Further stage-two demands include:
DECC in London should announce urgently the criteria for the £22million Marine Renewables Proving Fund, with a call for funding proposals issued as soon as possible.
Scottish Enterprise should lift the cap on its Scottish Venture Fund from £2million to £10-15million. This would enable stage two and stage three developers to de-risk technology investment and attract inward private capital investment. This could be administered in a similar way to the WATES scheme.
The UK Treasury should include marine renewable energy devices in the Energy Technology Criteria List (ETCL; it should increase the maximum relief available for exempt investments in approved marine renewables companies under the Enterprise Incentive Scheme (EIS), and it should release funding for renewables projects, including marine energy, from the Fossil Fuel Levy account in a manner which will not impact on the Scottish Consolidated Fund.
The EC should make funds available to support commercial-scale demonstration of marine devices and arrays at stages two and three.
Stage-three support demands notably include that DECC should retain the entry criteria for the £42million Marine Renewable Deployment Fund (MRDF) and lift the capital support cap from 25% to 40% in line with the WATES model; and that Holyrood should introduce WATES-style stage-three support in recognition of the increased capital costs at this stage and of developers’ increased proximity to market.
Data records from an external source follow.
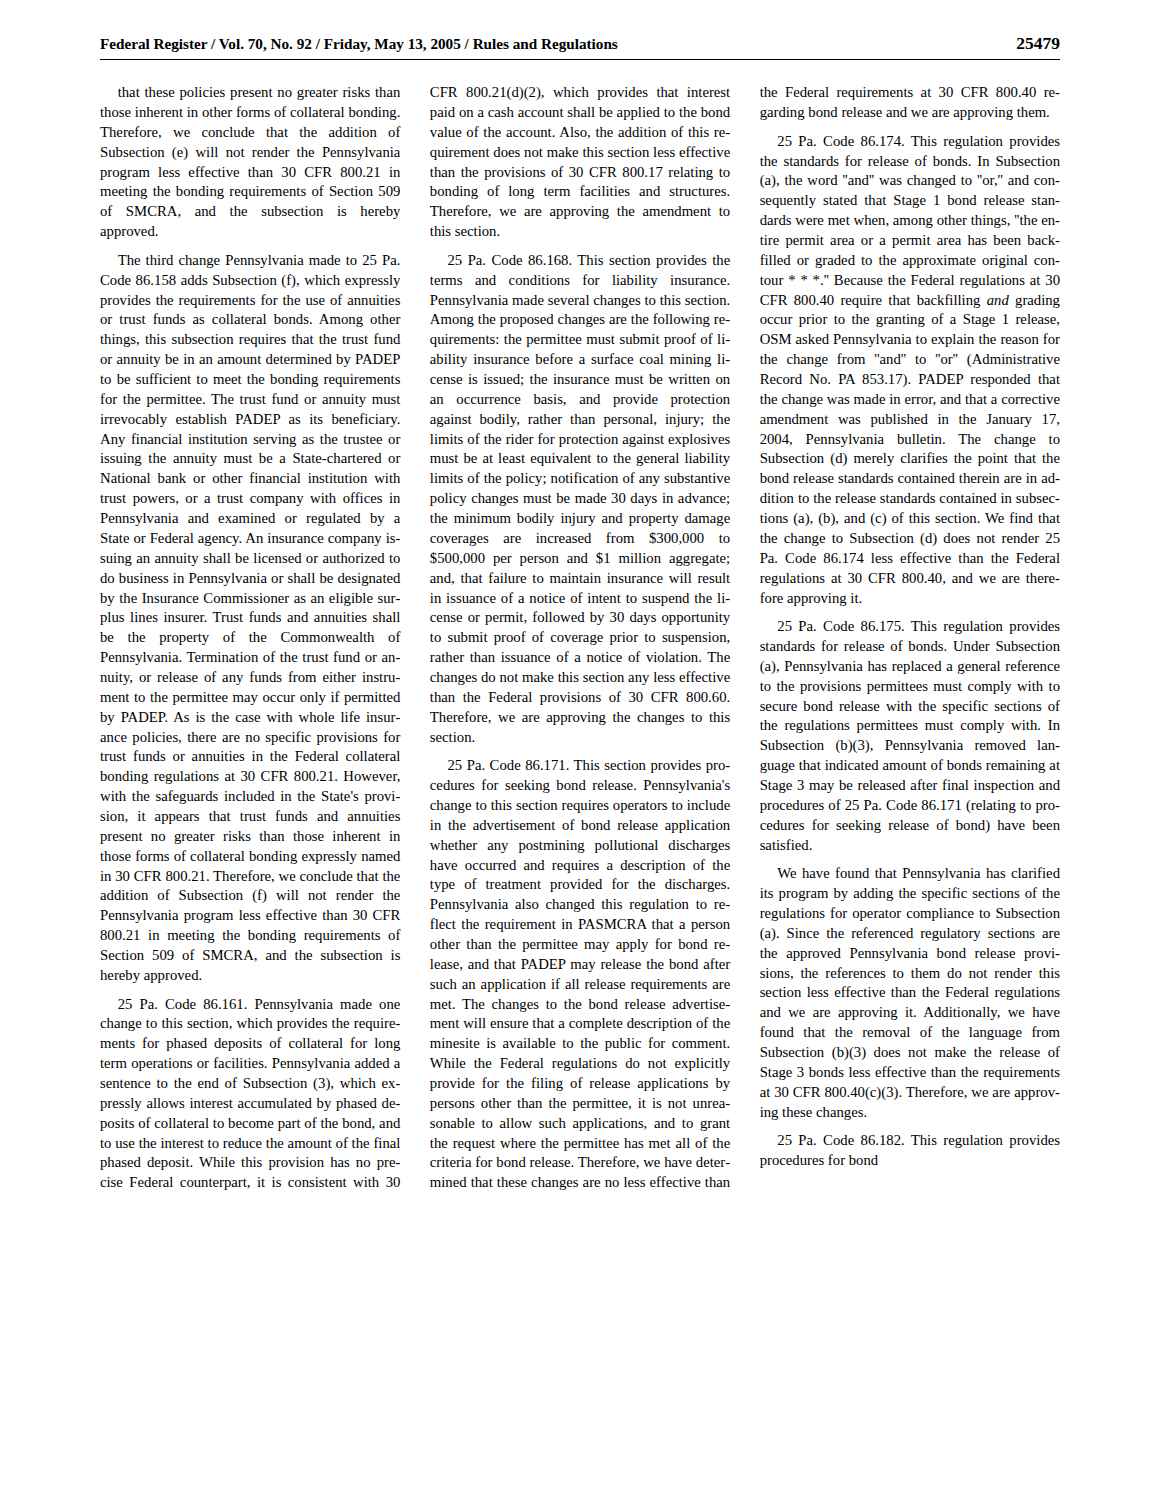Federal Register / Vol. 70, No. 92 / Friday, May 13, 2005 / Rules and Regulations 25479
that these policies present no greater risks than those inherent in other forms of collateral bonding. Therefore, we conclude that the addition of Subsection (e) will not render the Pennsylvania program less effective than 30 CFR 800.21 in meeting the bonding requirements of Section 509 of SMCRA, and the subsection is hereby approved.
The third change Pennsylvania made to 25 Pa. Code 86.158 adds Subsection (f), which expressly provides the requirements for the use of annuities or trust funds as collateral bonds. Among other things, this subsection requires that the trust fund or annuity be in an amount determined by PADEP to be sufficient to meet the bonding requirements for the permittee. The trust fund or annuity must irrevocably establish PADEP as its beneficiary. Any financial institution serving as the trustee or issuing the annuity must be a State-chartered or National bank or other financial institution with trust powers, or a trust company with offices in Pennsylvania and examined or regulated by a State or Federal agency. An insurance company issuing an annuity shall be licensed or authorized to do business in Pennsylvania or shall be designated by the Insurance Commissioner as an eligible surplus lines insurer. Trust funds and annuities shall be the property of the Commonwealth of Pennsylvania. Termination of the trust fund or annuity, or release of any funds from either instrument to the permittee may occur only if permitted by PADEP. As is the case with whole life insurance policies, there are no specific provisions for trust funds or annuities in the Federal collateral bonding regulations at 30 CFR 800.21. However, with the safeguards included in the State's provision, it appears that trust funds and annuities present no greater risks than those inherent in those forms of collateral bonding expressly named in 30 CFR 800.21. Therefore, we conclude that the addition of Subsection (f) will not render the Pennsylvania program less effective than 30 CFR 800.21 in meeting the bonding requirements of Section 509 of SMCRA, and the subsection is hereby approved.
25 Pa. Code 86.161. Pennsylvania made one change to this section, which provides the requirements for phased deposits of collateral for long term operations or facilities. Pennsylvania added a sentence to the end of Subsection (3), which expressly allows interest accumulated by phased deposits of collateral to become part of the bond, and to use the interest to reduce the amount of the final phased deposit. While this provision has no precise Federal counterpart, it is consistent with 30 CFR 800.21(d)(2), which provides that interest paid on a cash account shall be applied to the bond value of the account. Also, the addition of this requirement does not make this section less effective than the provisions of 30 CFR 800.17 relating to bonding of long term facilities and structures. Therefore, we are approving the amendment to this section.
25 Pa. Code 86.168. This section provides the terms and conditions for liability insurance. Pennsylvania made several changes to this section. Among the proposed changes are the following requirements: the permittee must submit proof of liability insurance before a surface coal mining license is issued; the insurance must be written on an occurrence basis, and provide protection against bodily, rather than personal, injury; the limits of the rider for protection against explosives must be at least equivalent to the general liability limits of the policy; notification of any substantive policy changes must be made 30 days in advance; the minimum bodily injury and property damage coverages are increased from $300,000 to $500,000 per person and $1 million aggregate; and, that failure to maintain insurance will result in issuance of a notice of intent to suspend the license or permit, followed by 30 days opportunity to submit proof of coverage prior to suspension, rather than issuance of a notice of violation. The changes do not make this section any less effective than the Federal provisions of 30 CFR 800.60. Therefore, we are approving the changes to this section.
25 Pa. Code 86.171. This section provides procedures for seeking bond release. Pennsylvania's change to this section requires operators to include in the advertisement of bond release application whether any postmining pollutional discharges have occurred and requires a description of the type of treatment provided for the discharges. Pennsylvania also changed this regulation to reflect the requirement in PASMCRA that a person other than the permittee may apply for bond release, and that PADEP may release the bond after such an application if all release requirements are met. The changes to the bond release advertisement will ensure that a complete description of the minesite is available to the public for comment. While the Federal regulations do not explicitly provide for the filing of release applications by persons other than the permittee, it is not unreasonable to allow such applications, and to grant the request where the permittee has met all of the criteria for bond release. Therefore, we have determined that these changes are no less effective than the Federal requirements at 30 CFR 800.40 regarding bond release and we are approving them.
25 Pa. Code 86.174. This regulation provides the standards for release of bonds. In Subsection (a), the word ''and'' was changed to ''or,'' and consequently stated that Stage 1 bond release standards were met when, among other things, ''the entire permit area or a permit area has been backfilled or graded to the approximate original contour * * *.'' Because the Federal regulations at 30 CFR 800.40 require that backfilling and grading occur prior to the granting of a Stage 1 release, OSM asked Pennsylvania to explain the reason for the change from ''and'' to ''or'' (Administrative Record No. PA 853.17). PADEP responded that the change was made in error, and that a corrective amendment was published in the January 17, 2004, Pennsylvania bulletin. The change to Subsection (d) merely clarifies the point that the bond release standards contained therein are in addition to the release standards contained in subsections (a), (b), and (c) of this section. We find that the change to Subsection (d) does not render 25 Pa. Code 86.174 less effective than the Federal regulations at 30 CFR 800.40, and we are therefore approving it.
25 Pa. Code 86.175. This regulation provides standards for release of bonds. Under Subsection (a), Pennsylvania has replaced a general reference to the provisions permittees must comply with to secure bond release with the specific sections of the regulations permittees must comply with. In Subsection (b)(3), Pennsylvania removed language that indicated amount of bonds remaining at Stage 3 may be released after final inspection and procedures of 25 Pa. Code 86.171 (relating to procedures for seeking release of bond) have been satisfied.
We have found that Pennsylvania has clarified its program by adding the specific sections of the regulations for operator compliance to Subsection (a). Since the referenced regulatory sections are the approved Pennsylvania bond release provisions, the references to them do not render this section less effective than the Federal regulations and we are approving it. Additionally, we have found that the removal of the language from Subsection (b)(3) does not make the release of Stage 3 bonds less effective than the requirements at 30 CFR 800.40(c)(3). Therefore, we are approving these changes.
25 Pa. Code 86.182. This regulation provides procedures for bond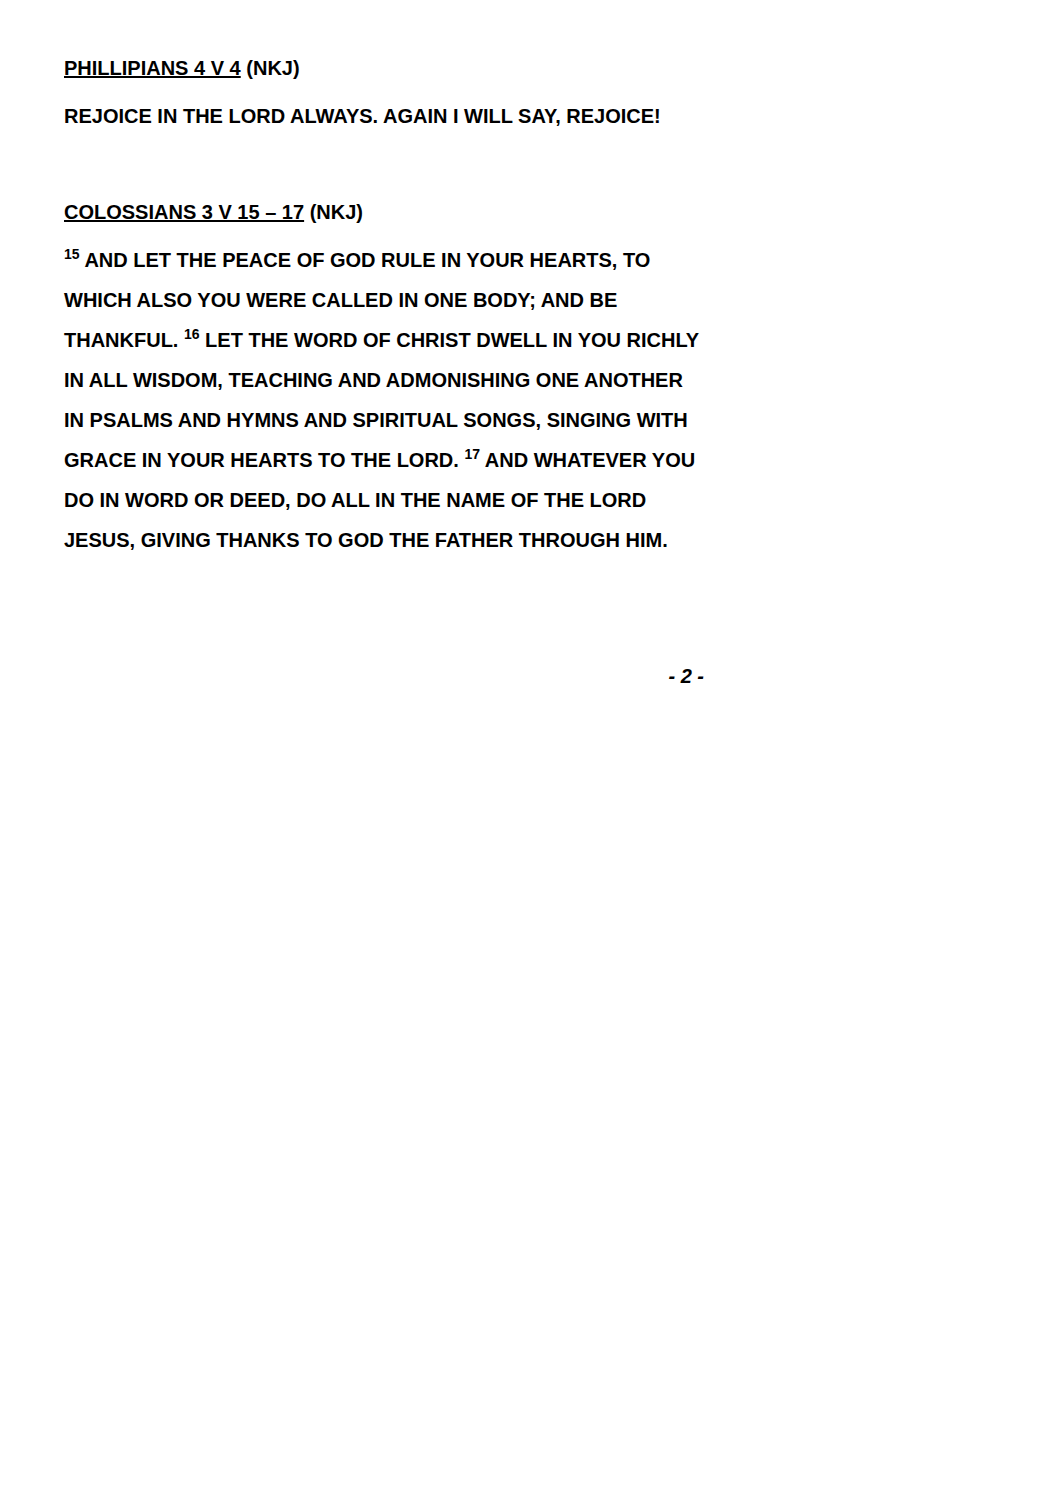PHILLIPIANS 4 V 4 (NKJ)
REJOICE IN THE LORD ALWAYS. AGAIN I WILL SAY, REJOICE!
COLOSSIANS 3 V 15 – 17 (NKJ)
15 AND LET THE PEACE OF GOD RULE IN YOUR HEARTS, TO WHICH ALSO YOU WERE CALLED IN ONE BODY; AND BE THANKFUL. 16 LET THE WORD OF CHRIST DWELL IN YOU RICHLY IN ALL WISDOM, TEACHING AND ADMONISHING ONE ANOTHER IN PSALMS AND HYMNS AND SPIRITUAL SONGS, SINGING WITH GRACE IN YOUR HEARTS TO THE LORD. 17 AND WHATEVER YOU DO IN WORD OR DEED, DO ALL IN THE NAME OF THE LORD JESUS, GIVING THANKS TO GOD THE FATHER THROUGH HIM.
- 2 -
Finally, stage four, where MEG says long-term support through market mechanisms such as the Scottish Government’s banded ROCs system is welcomed as it enables inward investment based on a well understood future renewable-energy price framework. But it wants Holyrood to review urgently the level of ROC banding for tidal stream as developer opinion is that tidal stream should attract five ROCs per megawatt-hour in line with the band for wave energy in Scotland.